Although the project team prioritizes hunters’ knowledge, they are least likely to formally participate. Hunters often have unpredictable schedules; the sudden appearance of game may require them to leave for hunting trips without notice, making scheduling meetings difficult. Hunters have tended to prefer informal interviews, which do not present the same opportunities for detailed notetaking and recording available in a formal setting; review of exact context and wording is impossible. Notes from informal meetings are susceptible to the biases and knowledge of the interviewer, who may not understand the Iñupiaq words used in everyday conversation in Point Hope.

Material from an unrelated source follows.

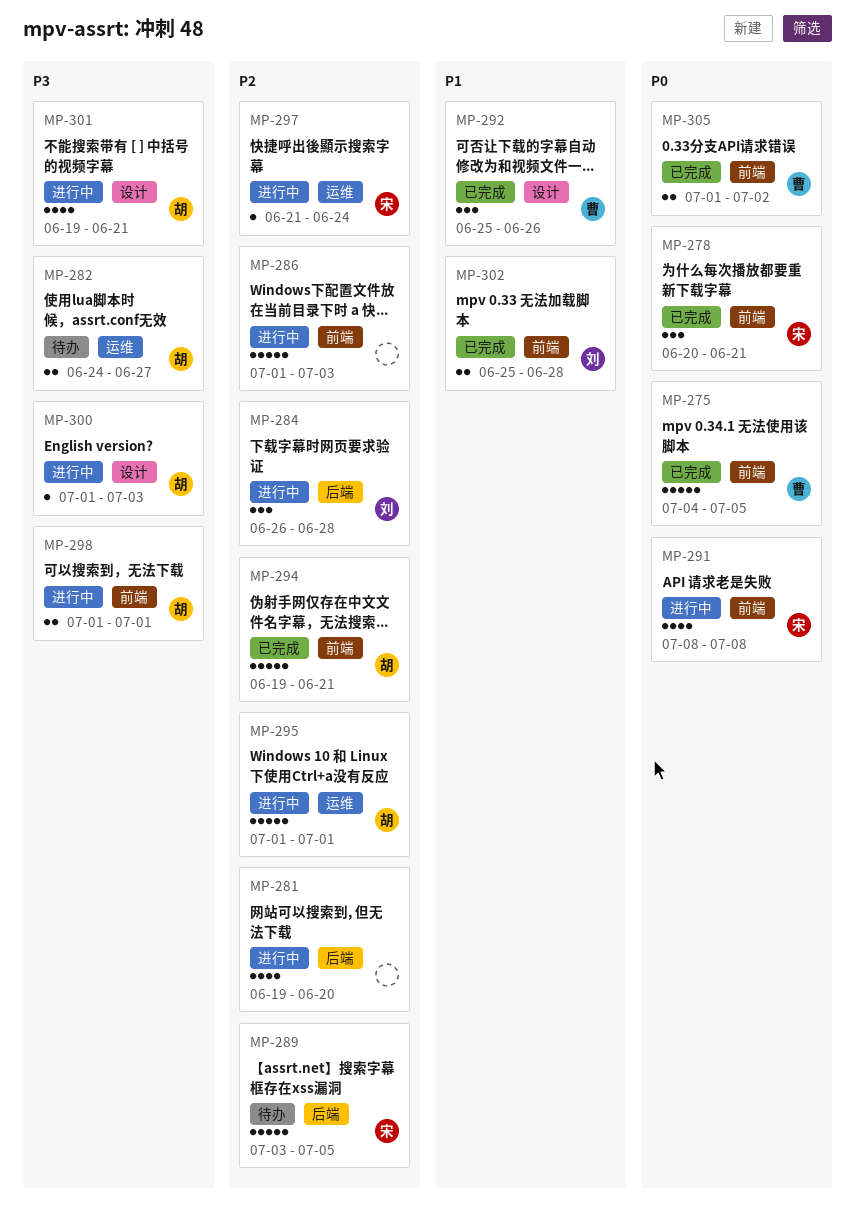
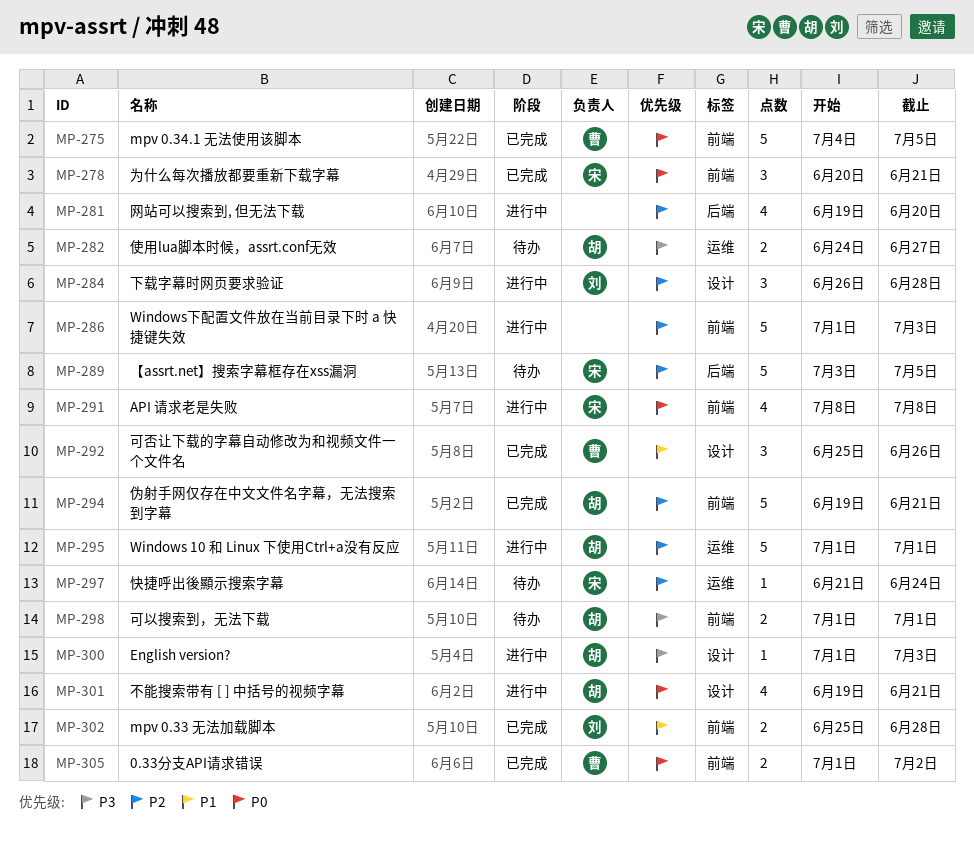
MP-284, label: 后端 -> 设计
MP-297, status: 进行中 -> 待办
MP-298, status: 进行中 -> 待办
MP-301, priority: P3 -> P0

A final challenge encountered in incorporating TEK is minimizing the burden on participating individuals. Point Hope is a small community; the same half dozen or so people tend to repeatedly engage in outside efforts to assist the community and address other needs, such as the COVID-19 response, and maintain city and tribal institutions. Although many outside efforts are initiated through an honest desire to help, they are not always successful, leading to fatigue and frustration in the local participants, which may temper their enthusiasm to participate in the current effort despite monetary compensation.
5 BENEFITS OF TRADITIONAL KNOWLEDGE TO THE PROJECT TO DATE
Although still in its initial stages, the project has already benefited from TEK. Initial solutions entertained by the project team, like new ice cellar construction in a different area, have already been unsuccessfully tried; such community experimentation will help the project team avoid proposing redundant ideas as potential solutions to the four coastal resiliency priorities. Although the project team attempted to read the literature relevant to Point Hope’s needs before visiting, an important ice cellar pilot study in Kaktovik (on Alaska’s north slope) was brought to the team’s attention by a community member. This study may provide important insight for designing an engineering solution to keep ice cellars cold despite melting permafrost. Finally, a hunter (Lane 2021) proposed a removable boat ramp, a concept that could fit the seasonal needs of the community and allow the ramp to be moved should the community relocate. These solutions provide examples of the principles described in the Using and Consuming TEK subtopic sheet.
6 REFERENCES AND ACRONYMS
The references cited in this fact sheet, and the other ITRC EDM Best Practices fact sheets, are included in one combined list that is available on the ITRC web site. The combined acronyms list is also available on the ITRC web site.